As the CRS memorandum demonstrates, Congress has always recaptured small amounts of appropriated money from prior years when it became apparent that the agencies that requested the funds were unable to spend them in a timely manner for the purposes they were requested. This is done in both regular appropriation bills and in supplemental bills. But the amounts rescinded rarely bore any resemblance to the new spending appropriated in such legislation. In 2005, for instance, the House considered a supplement appropriations act for Defense, the Global War on Terror, and Tsunami Relief. That act contained $83.6 billion in emergency appropriations and $1.5 billion in rescissions.
Of the 57 supplemental funding measures that CRS examined over the past two decades, 25 contained no rescissions and 32 contained rescissions. Of those 32, 16 contain disaster relief and 16 did not. In other words, rescissions we no more likely to be included in an appropriation that contained disaster aid than one that did not. But most importantly in nearly all of the instances that rescissions were included in emergency disaster bills, the size of the rescission bore no comparison to the amount of money included for disaster aid. And based on the CRS analysis there was no explicit linkage between the rescissions and the disaster funding.
There is, however, one important exception. In December of 2005 Congress rescinded $23 billion from the disaster relief fund and then reappropriated those funds to other agencies to assume a share of the work in the Hurricane Katrina cleanup. This, however, is the exception that proves the rule. The $23 billion that was rescinded was originally appropriated by Congress in September as part of a $51 billion emergency supplemental—a bill that contained no rescissions or offsets of any kind. New emergency spending was being paid for by canceling old emergency spending.
So the only instance where there is evidence of offsetting disaster assistance with rescissions was simply a reallocation previously appropriated emergency funds—a reallocation sparked by widespread concerns that the Federal Emergency Management Administration had lost its capacity to effectively manage resources necessary for the relief effort.
This week the Senate reached a bipartisan agreement to simply kick the can down the road and provide another week to seek a compromise. The agreement provided a temporary fix for the ongoing cleanup efforts by the Federal Emergency Management Agency for the tropical storm devastation affecting numerous states in recent months, the storms and tornadoes that plagued wide areas of the Midwest and South in the spring and early summer, and other disasters for which federal relief efforts are ongoing.
The Obama administration estimated that the money provided in the Senate compromise will be sufficient to allow these operations to go forward for a little less than two months. In the meantime there is still no resolution—and we can expect to hear the same old arguments about emergency spending and offsets.
The office of Majority Leader Cantor continues to actively misrepresent the facts concerning how Congress in recent years has handled emergency spending and whether or not offsetting natural disasters has been a common practice. Rep.
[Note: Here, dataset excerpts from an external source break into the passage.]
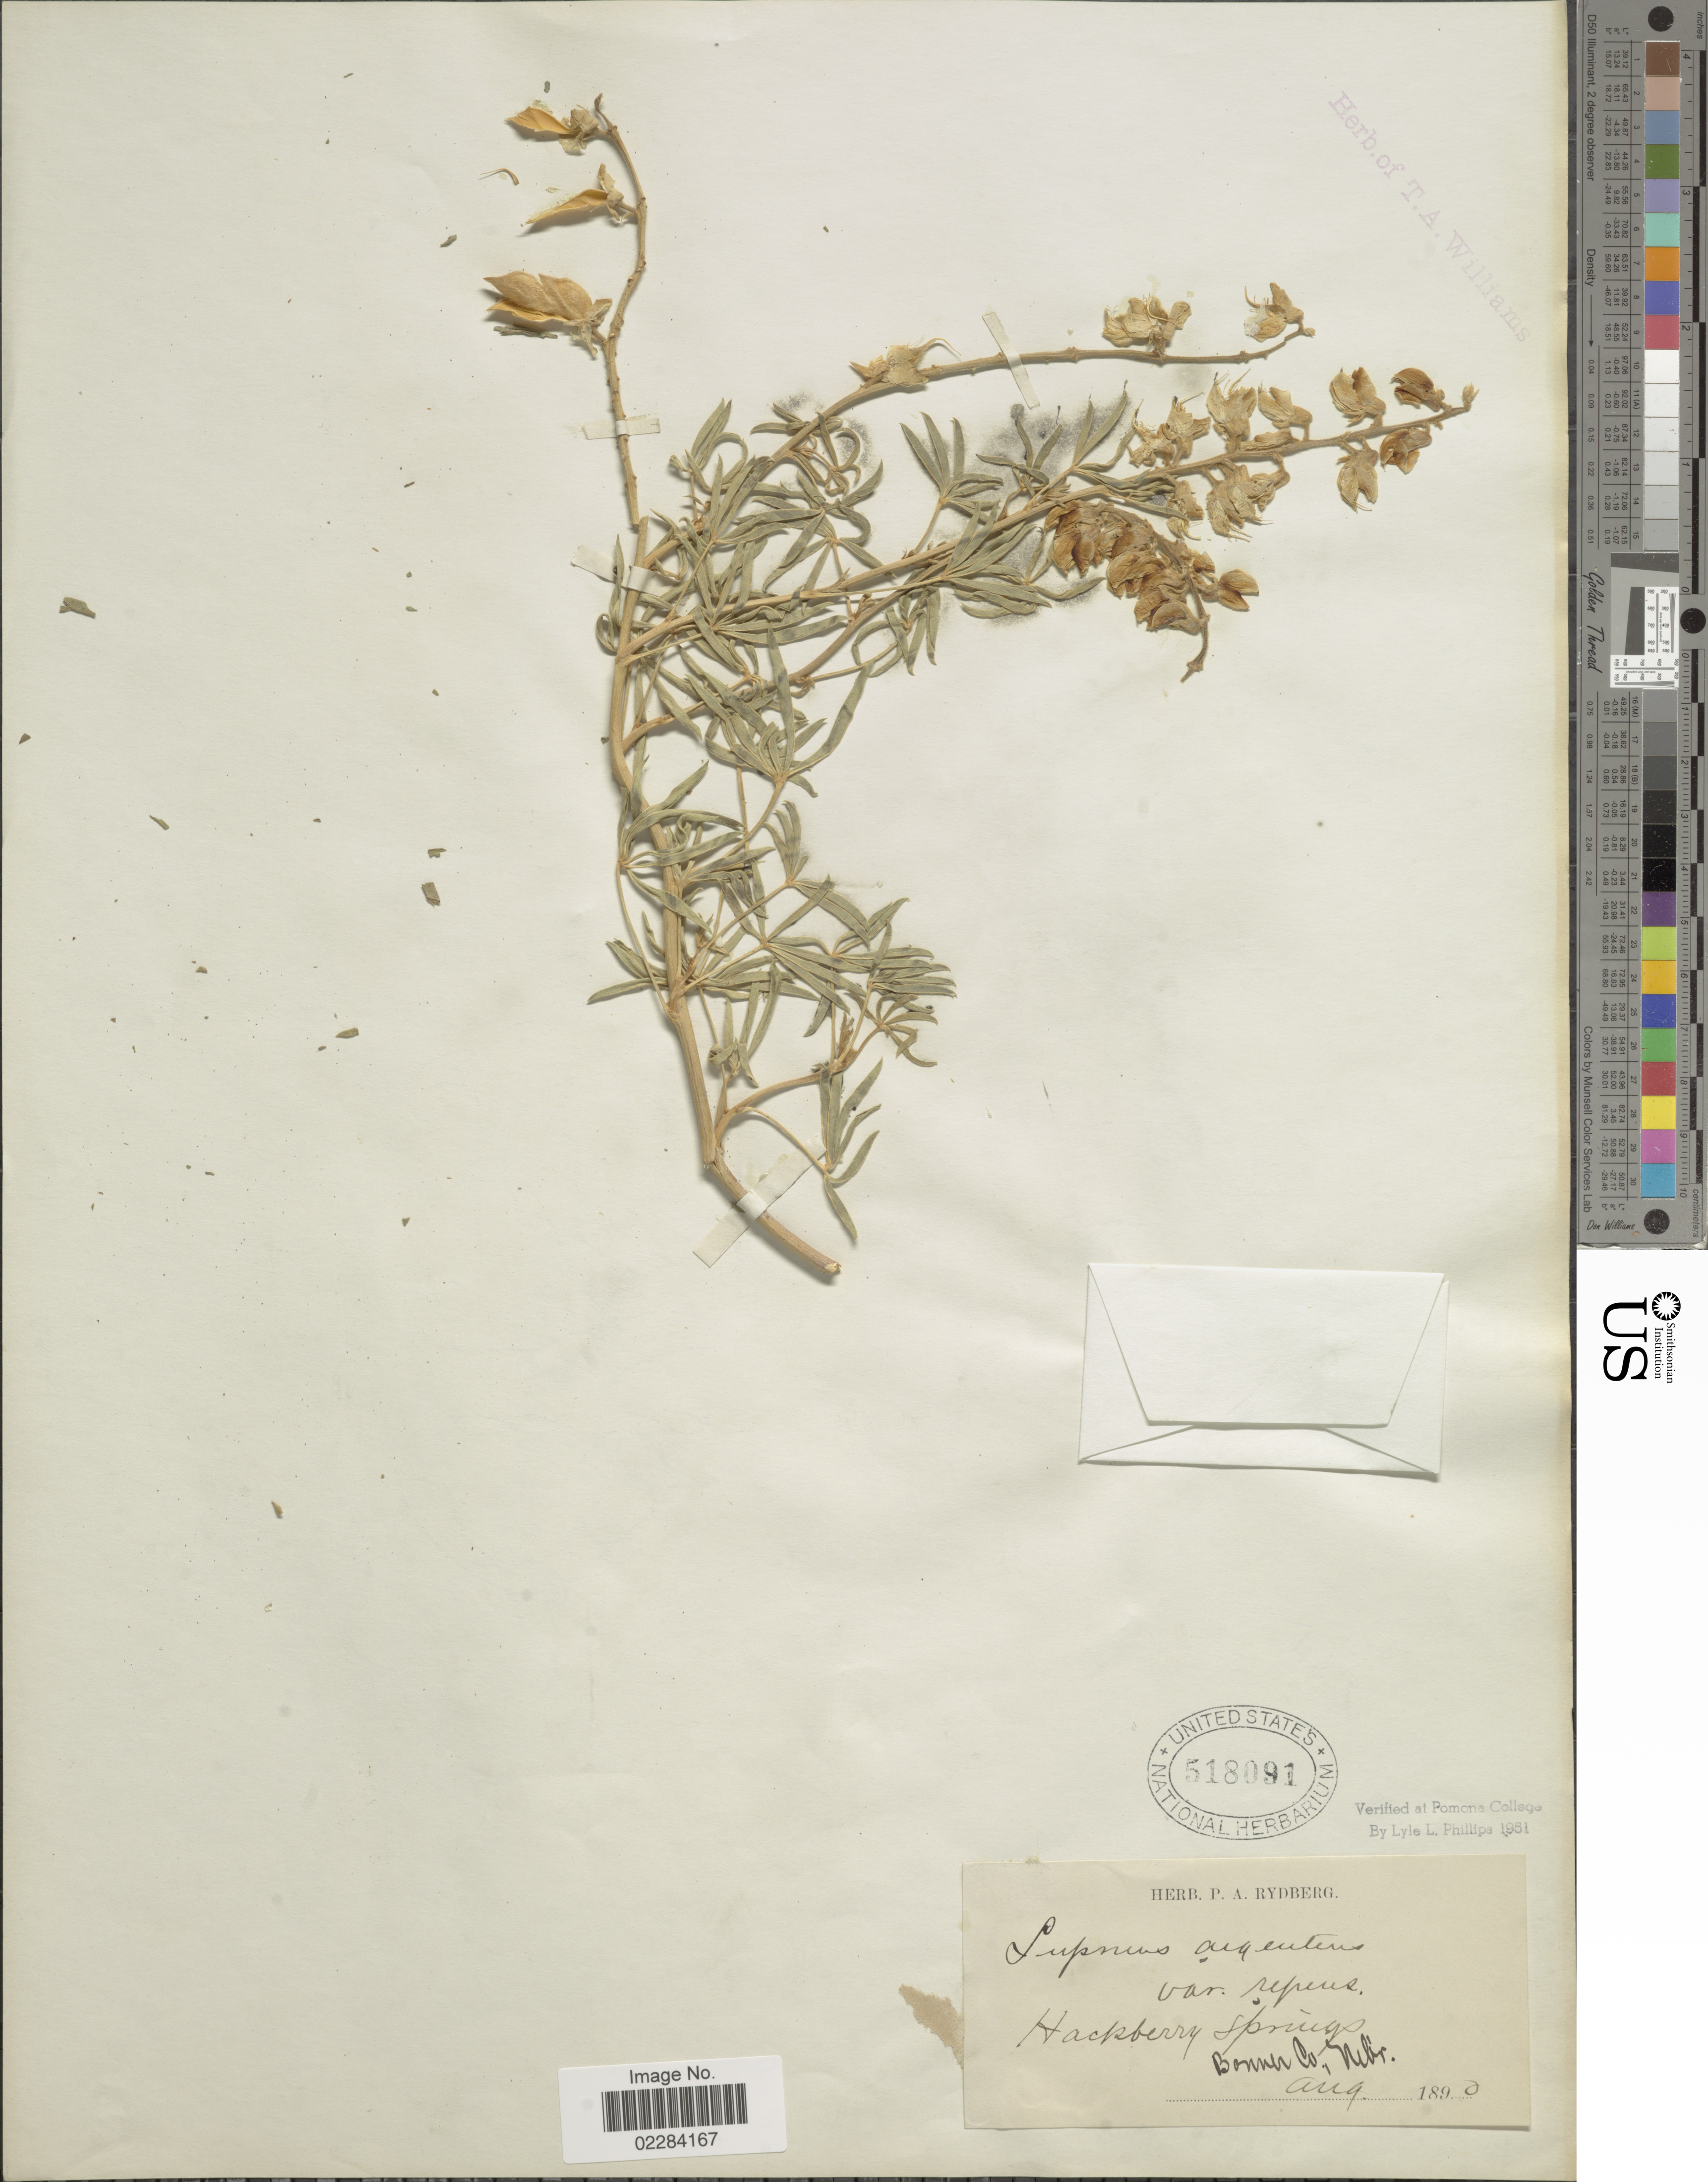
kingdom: Plantae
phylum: Tracheophyta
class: Magnoliopsida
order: Fabales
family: Fabaceae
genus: Lupinus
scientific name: Lupinus argenteus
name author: Pursh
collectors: ex herb. P. A. Rydberg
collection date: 1890-08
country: United States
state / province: Nebraska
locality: Hackberry Springs, Bonner Co., Nebr.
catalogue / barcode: US 518091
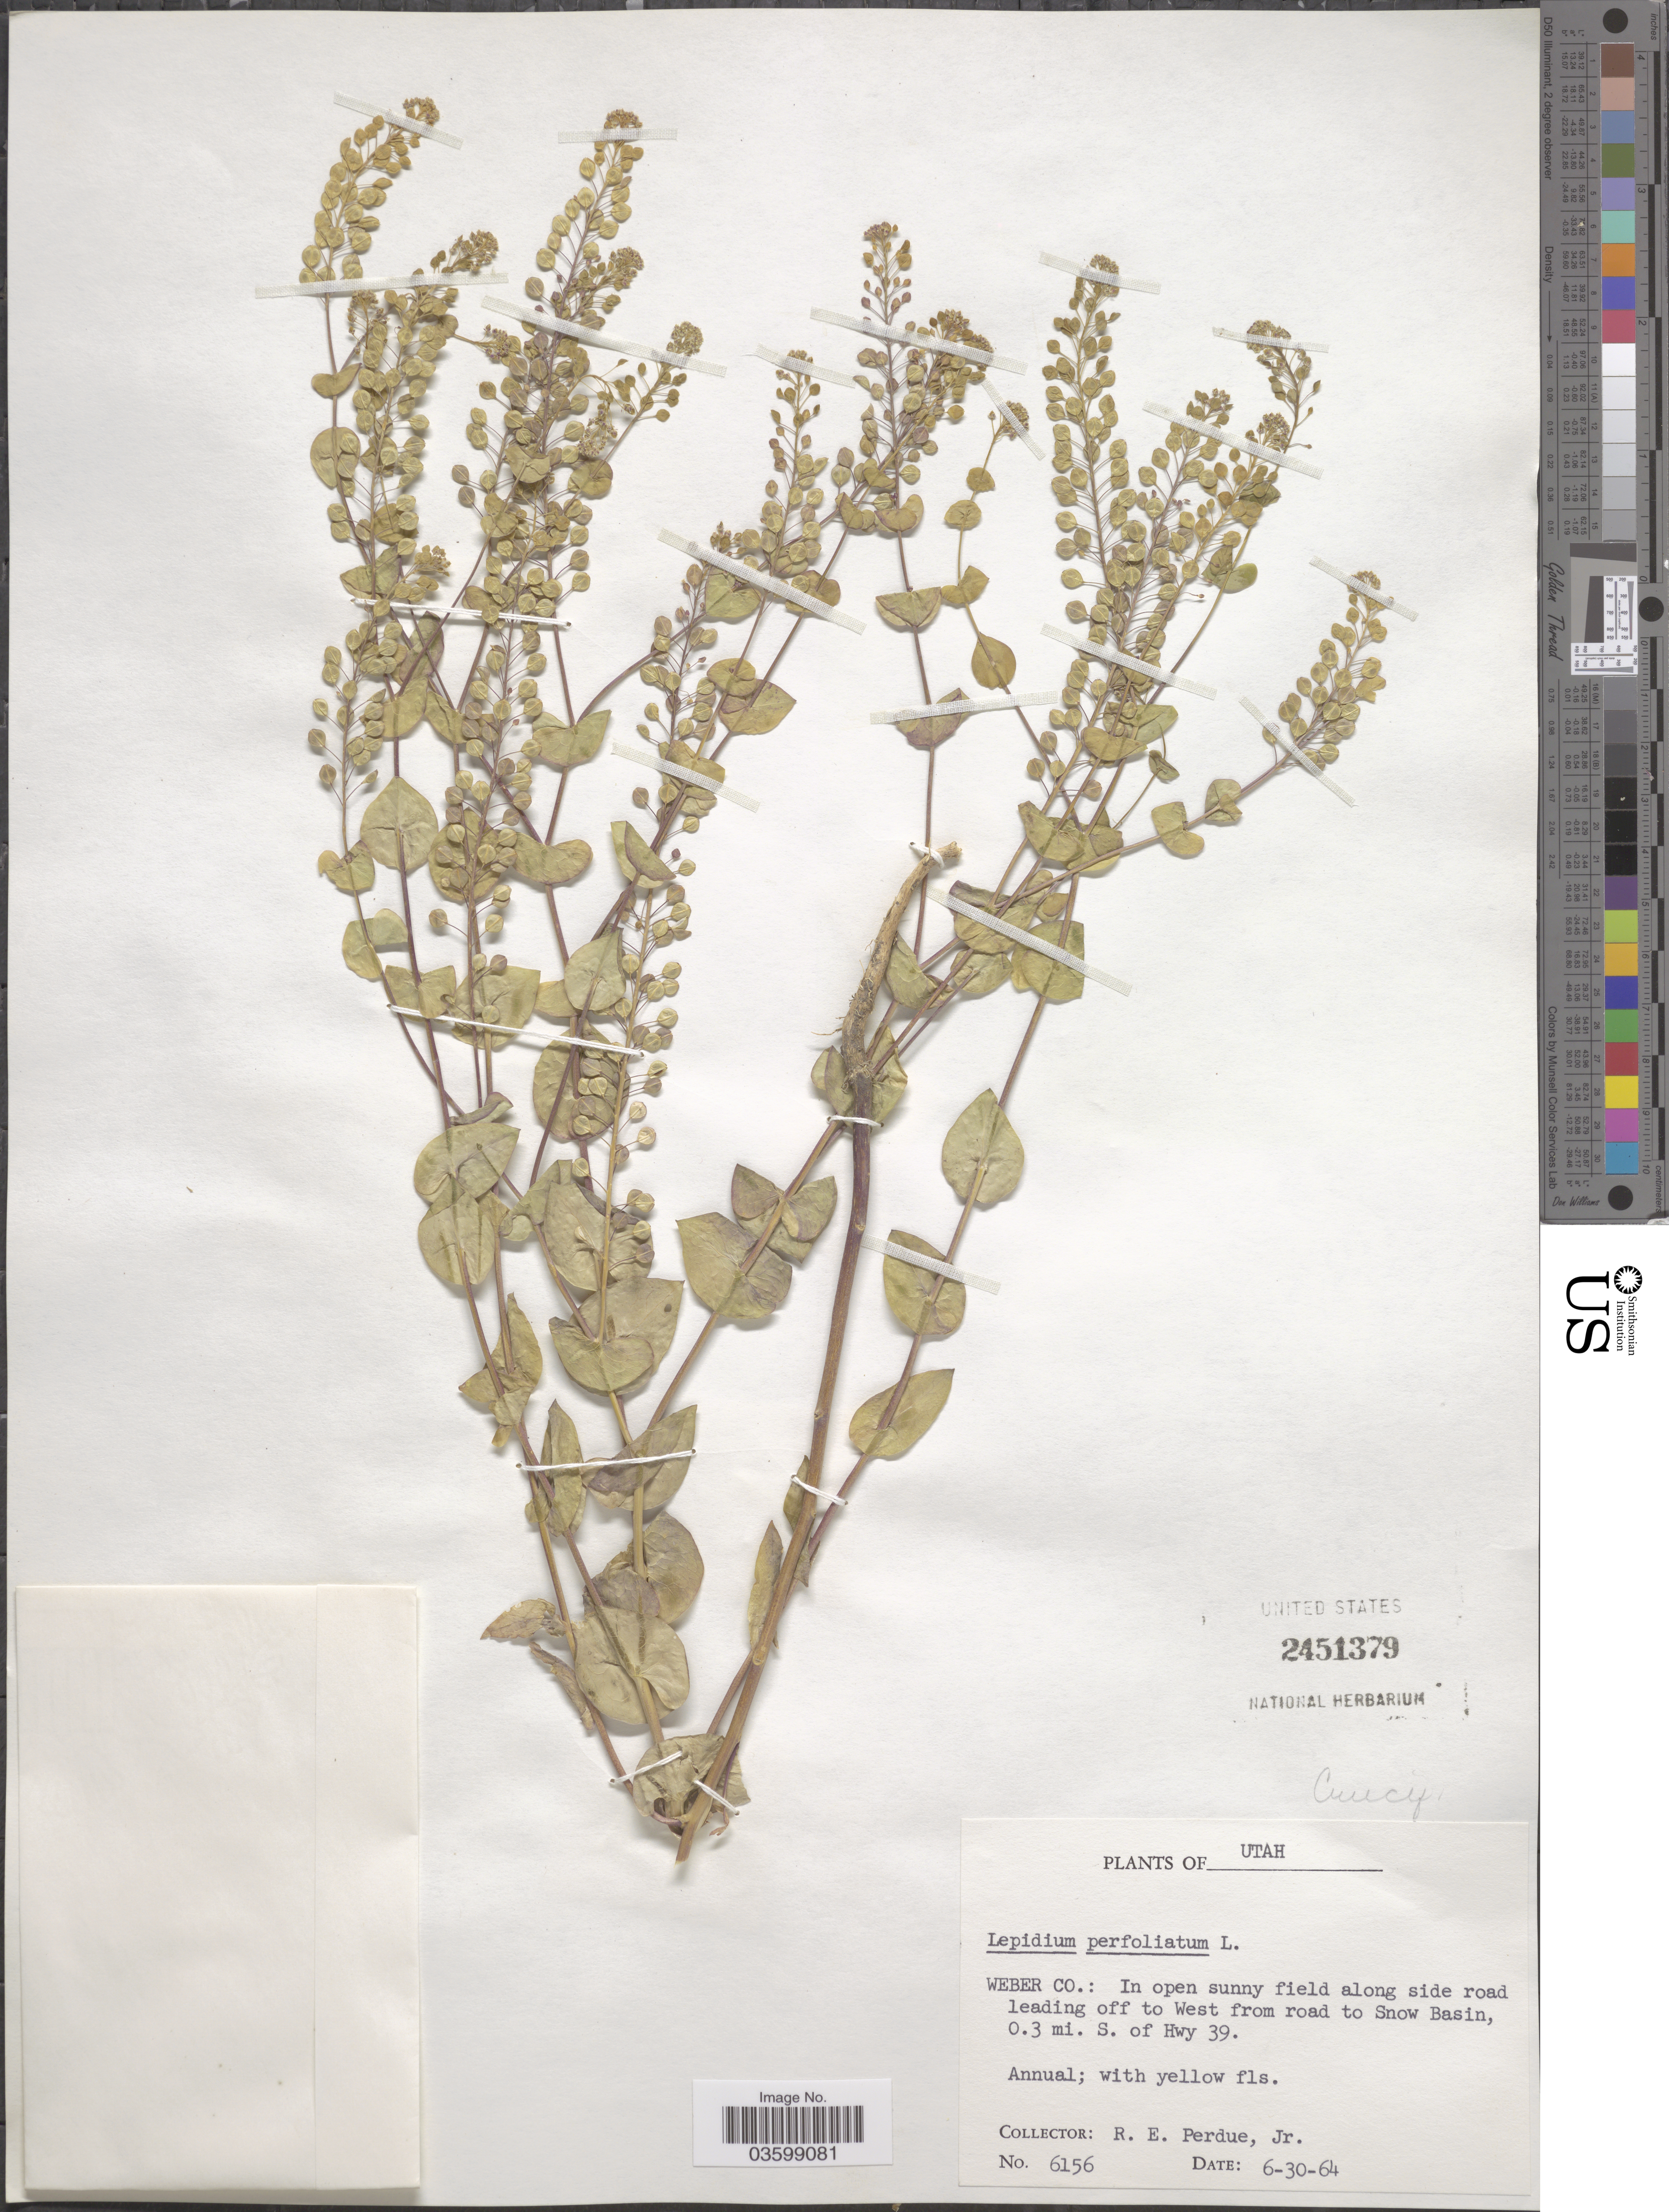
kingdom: Plantae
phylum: Tracheophyta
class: Magnoliopsida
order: Brassicales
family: Brassicaceae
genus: Lepidium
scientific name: Lepidium perfoliatum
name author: L.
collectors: R. E. Perdue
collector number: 6156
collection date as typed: Transcribed d/m/y: 30/6/64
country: United States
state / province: Utah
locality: Weber Co.: In open sunny field along side road leading off to West from road to Snow Basin, 0.3 mi. S. of Hwy 39.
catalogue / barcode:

Cantor is doing this because he hopes to shift the blame for the third major legislative impasse in six months to those who attemped to negotiate a resolution of spending differences with him less than two months ago. He should drop these ridiculous arguments and abide by the deal that will prevent a government shutdown and more embarrassing antics that nearly everyone else has grown sick of.
Scott Lilly is a Senior Fellow at the Center for American Progress.
Endnotes
[1]. Obligation essentially means that no contract or agreement had been signed specifying by the U.S. government specifying the work to be done or the amount to be paid.
[2]. After a contract to provide services to the government is signed it may take years for the money to actually be expended. Appropriated funds remain in the treasury until a specified segment of the work is completed. This process can take years for items such as the construction of a bridge or a power plant.